The largest offsets of solar noon compared with clock-time noon occur at Invercargill around day 50 (around 20 February), when overhead sun occurs just after 2 pm: a full two hours after noon on your clock or watch. On no summer day is it earlier than 1:30 pm at this site.
It takes 24 hours for Earth to spin though 360 degrees (or 15 degrees/hour), so solar noon at Gisborne, our Easternmost city, occurs about 40 minutes earlier (corresponding to that 12.4-degree difference in longitude). There, the corresponding solar-noon times range from12:50 to 1:20 pm in summer. In New Zealand, it’s only at these Easternmost areas for a short period just before the switch to summer time (around day 270) that the time of highest sun ever corresponds to clock noon.
The smoother variations in those curves arise because of the ellipticity of Earth’s orbit about the Sun and the tilt of its spin axis. They’re called the ‘equation of time’ variations, with have a range of about ±16 minutes.
Gisborne’s latitude is 38.7°S compared with Invercargill’s 46.4°S. That difference means that its highest daily sun elevation are 7.7 degrees higher than Invercargill’s. The shorter resulting path-length of the Sun’s rays though the atmosphere means that, as well as the UVI peaking earlier in Gisborne, its maximum for clear-sky conditions is also greater (despite its slightly higher ozone amount that day), as shown below.
On 1 January, the calculated peak UVI at Gisborne was 11 percent higher, reaching 11.4 at 1:10 pm compared with Invercargill’s 10.3 at 1:50 pm . Interestingly though, because of Invercargill’s longer daylight hours, its daily dose of UV was only 6 percent less (with 63 SED of sunburning UV at Invercargill compared with 67 SED at Gisborne).
As I’ve harped on about before, the danger time in the NZ summer is therefore from around 11:30 am to 4 pm. That’s from two hours before solar noon in the East to two hours after solar noon in the West.
Just for completeness, in the version below I’ve included New Zealand’s Northernmost city, Kaitaia (35°S, 170°E). Since Invercargill is also the Southernmost city (in addition to being the Westernmost), this shows the full range of clear-sky variability of UVI throughout the country this day.
The time offsets between clock noon and solar noon are relatively large for New Zealand, but they’re hardly ever zero anywhere in the world.
Bonus (or should that be bogus?) material
Claude AI’s wrong answer. Luckily the error make little difference in practical terms.
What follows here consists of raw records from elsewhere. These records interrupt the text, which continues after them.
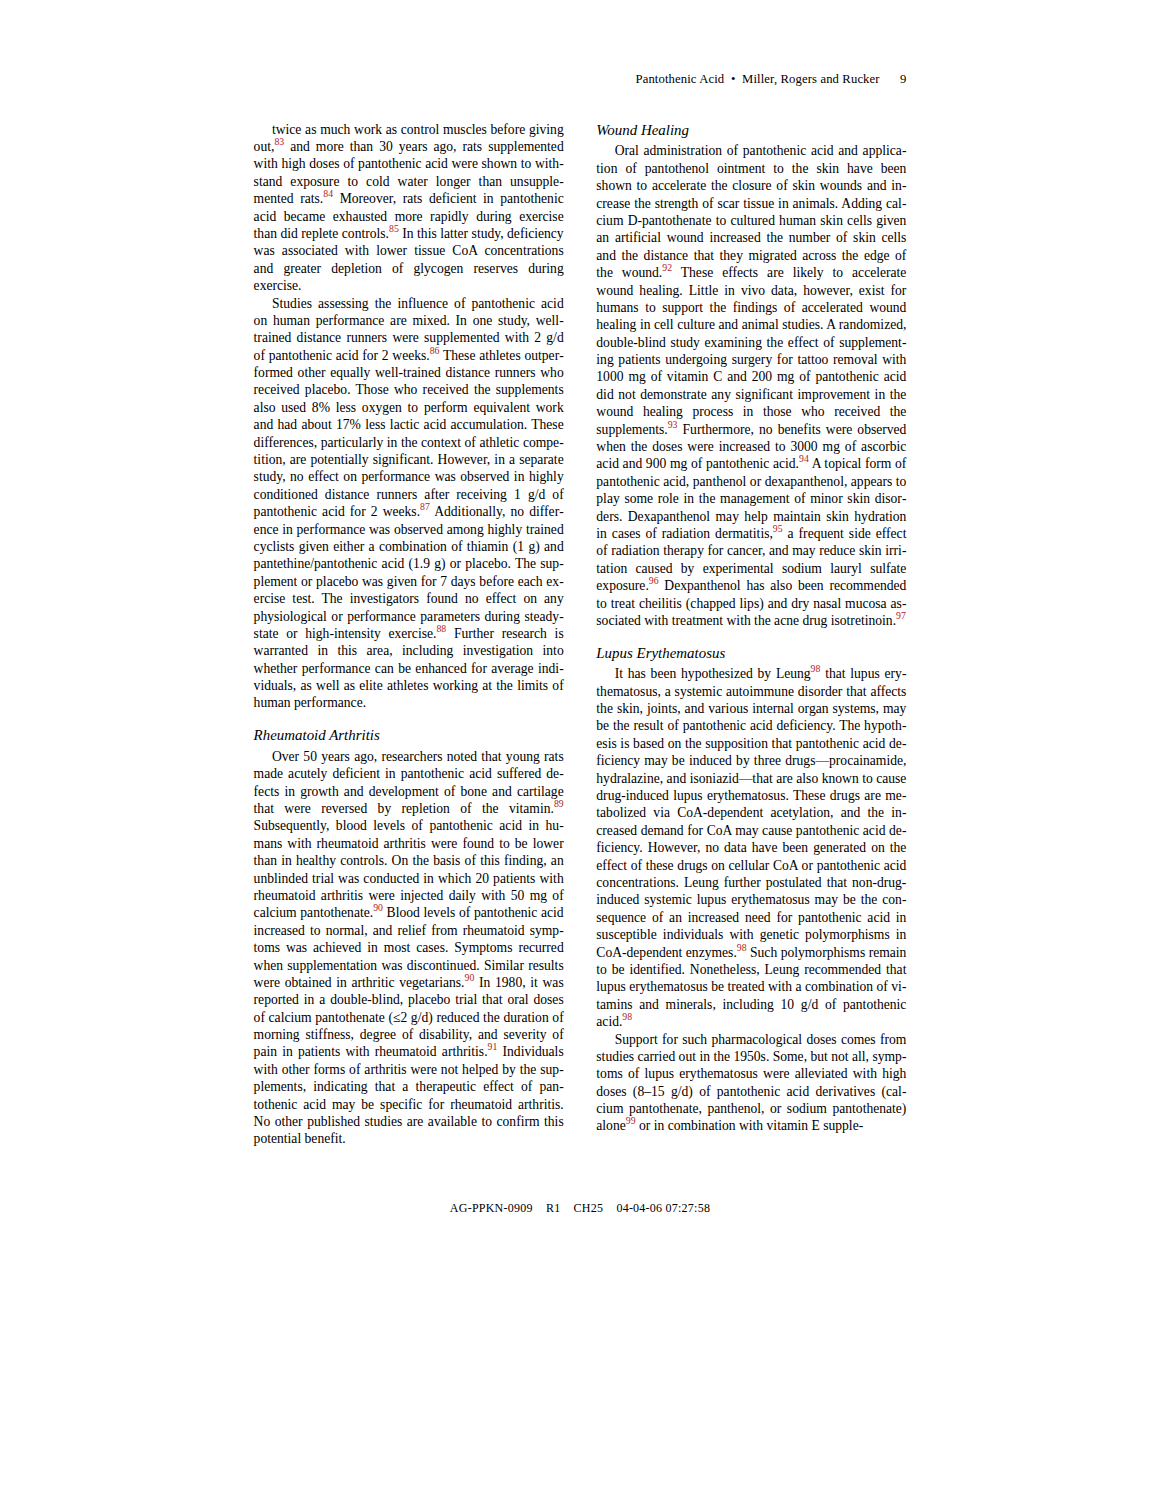Pantothenic Acid • Miller, Rogers and Rucker9
twice as much work as control muscles before giving out,83 and more than 30 years ago, rats supplemented with high doses of pantothenic acid were shown to withstand exposure to cold water longer than unsupplemented rats.84 Moreover, rats deficient in pantothenic acid became exhausted more rapidly during exercise than did replete controls.85 In this latter study, deficiency was associated with lower tissue CoA concentrations and greater depletion of glycogen reserves during exercise.
Studies assessing the influence of pantothenic acid on human performance are mixed. In one study, well-trained distance runners were supplemented with 2 g/d of pantothenic acid for 2 weeks.86 These athletes outperformed other equally well-trained distance runners who received placebo. Those who received the supplements also used 8% less oxygen to perform equivalent work and had about 17% less lactic acid accumulation. These differences, particularly in the context of athletic competition, are potentially significant. However, in a separate study, no effect on performance was observed in highly conditioned distance runners after receiving 1 g/d of pantothenic acid for 2 weeks.87 Additionally, no difference in performance was observed among highly trained cyclists given either a combination of thiamin (1 g) and pantethine/pantothenic acid (1.9 g) or placebo. The supplement or placebo was given for 7 days before each exercise test. The investigators found no effect on any physiological or performance parameters during steady-state or high-intensity exercise.88 Further research is warranted in this area, including investigation into whether performance can be enhanced for average individuals, as well as elite athletes working at the limits of human performance.
Rheumatoid Arthritis
Over 50 years ago, researchers noted that young rats made acutely deficient in pantothenic acid suffered defects in growth and development of bone and cartilage that were reversed by repletion of the vitamin.89 Subsequently, blood levels of pantothenic acid in humans with rheumatoid arthritis were found to be lower than in healthy controls. On the basis of this finding, an unblinded trial was conducted in which 20 patients with rheumatoid arthritis were injected daily with 50 mg of calcium pantothenate.90 Blood levels of pantothenic acid increased to normal, and relief from rheumatoid symptoms was achieved in most cases. Symptoms recurred when supplementation was discontinued. Similar results were obtained in arthritic vegetarians.90 In 1980, it was reported in a double-blind, placebo trial that oral doses of calcium pantothenate (≤2 g/d) reduced the duration of morning stiffness, degree of disability, and severity of pain in patients with rheumatoid arthritis.91 Individuals with other forms of arthritis were not helped by the supplements, indicating that a therapeutic effect of pantothenic acid may be specific for rheumatoid arthritis. No other published studies are available to confirm this potential benefit.
Wound Healing
Oral administration of pantothenic acid and application of pantothenol ointment to the skin have been shown to accelerate the closure of skin wounds and increase the strength of scar tissue in animals. Adding calcium D-pantothenate to cultured human skin cells given an artificial wound increased the number of skin cells and the distance that they migrated across the edge of the wound.92 These effects are likely to accelerate wound healing. Little in vivo data, however, exist for humans to support the findings of accelerated wound healing in cell culture and animal studies. A randomized, double-blind study examining the effect of supplementing patients undergoing surgery for tattoo removal with 1000 mg of vitamin C and 200 mg of pantothenic acid did not demonstrate any significant improvement in the wound healing process in those who received the supplements.93 Furthermore, no benefits were observed when the doses were increased to 3000 mg of ascorbic acid and 900 mg of pantothenic acid.94 A topical form of pantothenic acid, panthenol or dexapanthenol, appears to play some role in the management of minor skin disorders. Dexapanthenol may help maintain skin hydration in cases of radiation dermatitis,95 a frequent side effect of radiation therapy for cancer, and may reduce skin irritation caused by experimental sodium lauryl sulfate exposure.96 Dexpanthenol has also been recommended to treat cheilitis (chapped lips) and dry nasal mucosa associated with treatment with the acne drug isotretinoin.97
Lupus Erythematosus
It has been hypothesized by Leung98 that lupus erythematosus, a systemic autoimmune disorder that affects the skin, joints, and various internal organ systems, may be the result of pantothenic acid deficiency. The hypothesis is based on the supposition that pantothenic acid deficiency may be induced by three drugs—procainamide, hydralazine, and isoniazid—that are also known to cause drug-induced lupus erythematosus. These drugs are metabolized via CoA-dependent acetylation, and the increased demand for CoA may cause pantothenic acid deficiency. However, no data have been generated on the effect of these drugs on cellular CoA or pantothenic acid concentrations. Leung further postulated that non-drug-induced systemic lupus erythematosus may be the consequence of an increased need for pantothenic acid in susceptible individuals with genetic polymorphisms in CoA-dependent enzymes.98 Such polymorphisms remain to be identified. Nonetheless, Leung recommended that lupus erythematosus be treated with a combination of vitamins and minerals, including 10 g/d of pantothenic acid.98
Support for such pharmacological doses comes from studies carried out in the 1950s. Some, but not all, symptoms of lupus erythematosus were alleviated with high doses (8–15 g/d) of pantothenic acid derivatives (calcium pantothenate, panthenol, or sodium pantothenate) alone99 or in combination with vitamin E supple-
AG-PPKN-0909 R1 CH2504-04-06 07:27:58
Seeing this error made me suspicious about Claude’s previous calculation of the elevation angle of the centre of the Milky Way. That too seemed to have too many turning points for my liking (which is why I ran it past a couple of experts before posting). Here’s the update using Copilot. I haven’t plotted exactly the same quantities, but the overall result looks consistent with the earlier plots. The main point was that southern mid-latitudes - including New Zealand - are the best place to view the Milky Way. Patterns are essentially the same each year.